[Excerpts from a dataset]
■ ■ ■ ■ ■

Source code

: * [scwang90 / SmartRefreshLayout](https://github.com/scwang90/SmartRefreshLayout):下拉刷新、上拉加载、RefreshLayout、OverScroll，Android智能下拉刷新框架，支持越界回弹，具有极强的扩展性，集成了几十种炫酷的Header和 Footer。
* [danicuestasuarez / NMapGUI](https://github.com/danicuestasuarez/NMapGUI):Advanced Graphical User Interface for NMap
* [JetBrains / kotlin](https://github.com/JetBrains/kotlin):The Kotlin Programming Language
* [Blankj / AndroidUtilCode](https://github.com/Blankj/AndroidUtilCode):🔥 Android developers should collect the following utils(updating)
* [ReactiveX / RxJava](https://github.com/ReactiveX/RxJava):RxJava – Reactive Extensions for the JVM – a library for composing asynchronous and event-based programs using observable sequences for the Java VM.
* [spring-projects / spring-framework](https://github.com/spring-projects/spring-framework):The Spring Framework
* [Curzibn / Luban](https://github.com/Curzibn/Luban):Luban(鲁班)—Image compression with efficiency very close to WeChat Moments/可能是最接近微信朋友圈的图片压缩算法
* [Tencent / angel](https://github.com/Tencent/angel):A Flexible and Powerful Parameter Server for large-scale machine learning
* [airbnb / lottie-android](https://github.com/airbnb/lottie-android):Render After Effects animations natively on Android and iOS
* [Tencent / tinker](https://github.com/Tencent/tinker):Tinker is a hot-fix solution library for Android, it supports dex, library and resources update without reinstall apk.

■ ■ ■ ■ ■

▶ [Try it]: Find the number of lines in the data above that contain "library". Please give that number alone.

▶ [Answer to this exercise]: 2